Anxiety in pregnancy can lead to earlier births
Women who experience anxiety about their pregnancies give birth earlier on average than those who don’t, according to US researchers. Their study, published in the journal Health Psychology, could help doctors understand when and how best to screen for anxiety during pregnancy to help prevent preterm birth.
Previous research has found that up to one in four pregnant women has clinically elevated anxiety symptoms and that anxiety can be a risk factor for preterm birth (before 37 weeks of pregnancy). However, those studies have used a variety of measures of anxiety and have looked at both general anxiety and pregnancy-specific anxiety, which includes worries about childbirth, parenting and the baby’s health. Researchers have also measured anxiety at different points in pregnancy, from early to late pregnancy and most often in the second trimester.
To sort out these various effects of timing and anxiety type, the researchers examined data from a diverse sample of 196 pregnant women in Denver and Los Angeles who took part in the Healthy Babies Before Birth study. 45% of the women identified as non-Hispanic white, 36% as Hispanic white, 10% as Asian and 9% as Black or African American.
The researchers administered four different anxiety scales to the women, in both the first and the third trimesters of their pregnancies. One was a five-question screener for general anxiety and three were specific to pregnancy: a 10-question and a four-question scale of pregnancy-related anxiety and a nine-question assessment of a broader range of pregnancy-related stressors, such as medical care and worries about taking care of a newborn.
The researchers found that participants’ scores on all three scales of pregnancy-related anxiety were interrelated, suggesting that the scales measure the same underlying thing. They also found that pregnancy-related anxiety in the third trimester was most strongly associated with earlier births. However, general anxiety in the first trimester also contributed to risk for early birth.
One possibility, according to the researchers, is that general anxiety early in pregnancy could predispose women to be anxious later in pregnancy about such issues as medical risks, the baby, labour and delivery, and parenting. The results held even when adjusted for the actual medical risk of the women’s pregnancies.
“Although not all women who begin pregnancy with general anxiety symptoms will later experience pregnancy-specific anxiety, our results suggest that women who do follow this progression are likely to be especially at risk for earlier delivery,” said lead author Dr Christine Dunkel Schetter, from the University of California Los Angeles.
The results suggest that doctors should screen women for general anxiety early in pregnancy, Dunkel Schetter said, just as they commonly screen for depression, and that women who score high could be monitored for increases in anxiety and possible intervention later in pregnancy.

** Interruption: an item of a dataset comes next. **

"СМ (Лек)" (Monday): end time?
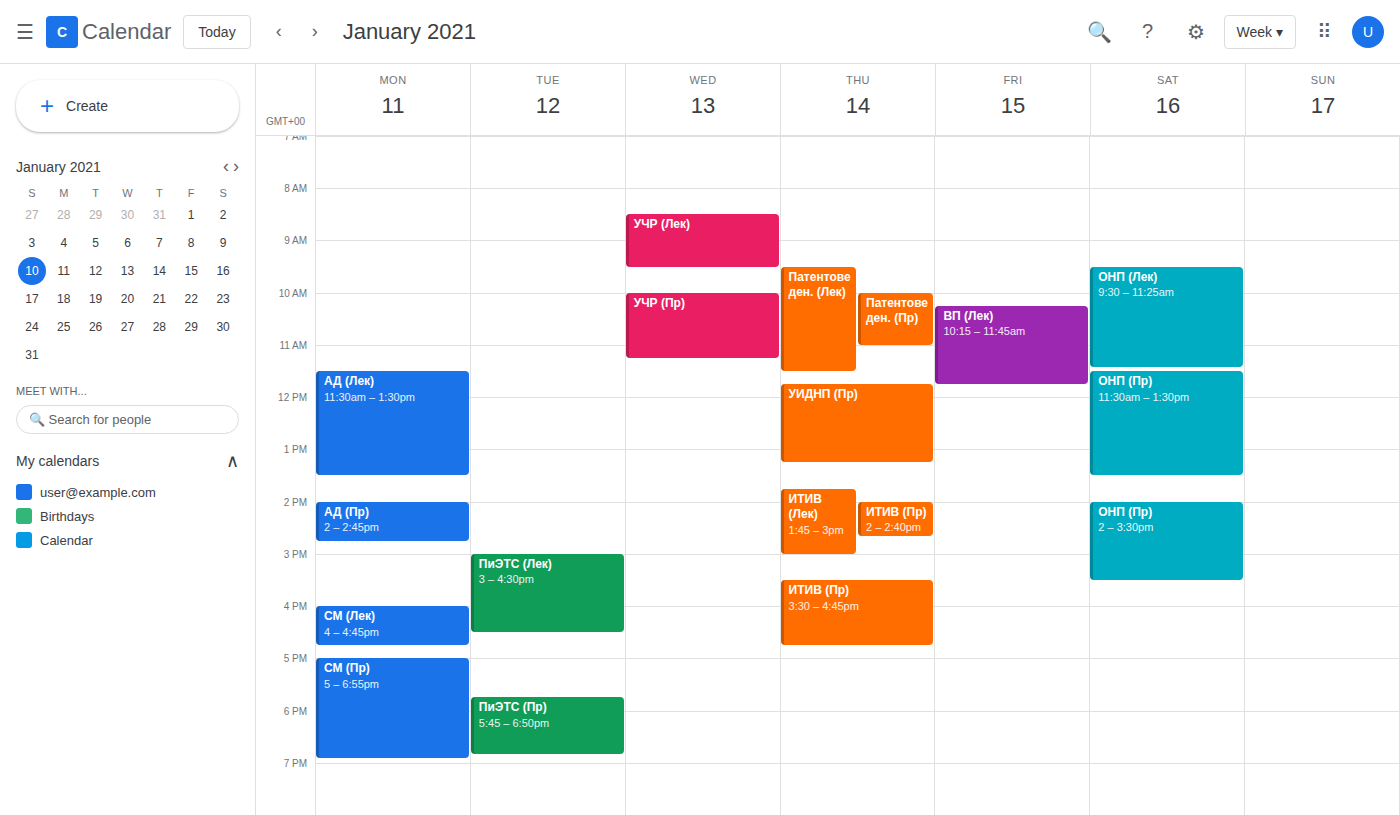
4:45 PMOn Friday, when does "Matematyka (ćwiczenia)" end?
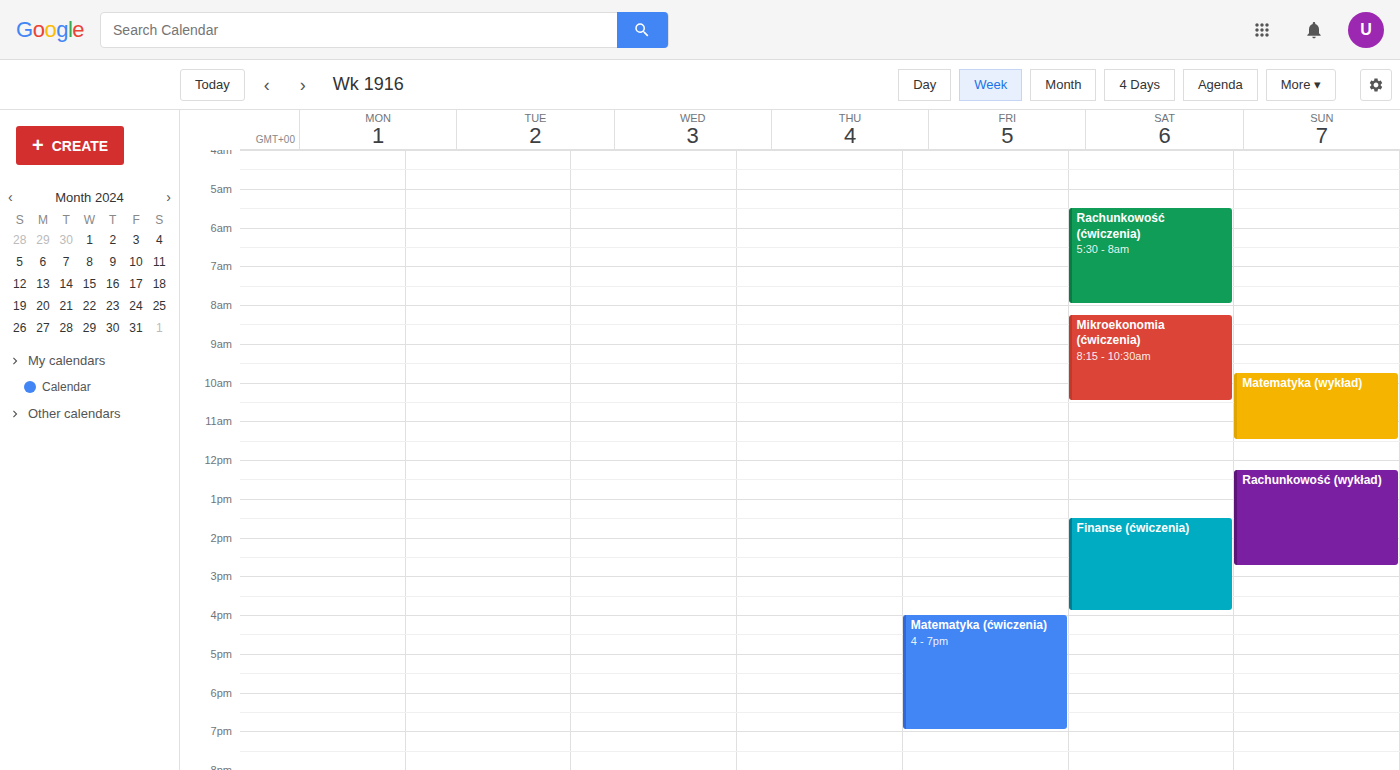
7:00 PM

She added that further research should continue to explore reasons that pregnancy anxiety is linked to birth timing, including stress-related neuroendocrine changes, inflammation and health behaviours.
“Increasing precision in our understanding of both the risks and mechanisms of the effects of pregnancy anxiety on gestational length can improve our ability to develop, test and implement interventions to address the pressing public health issue of preterm birth,” she said.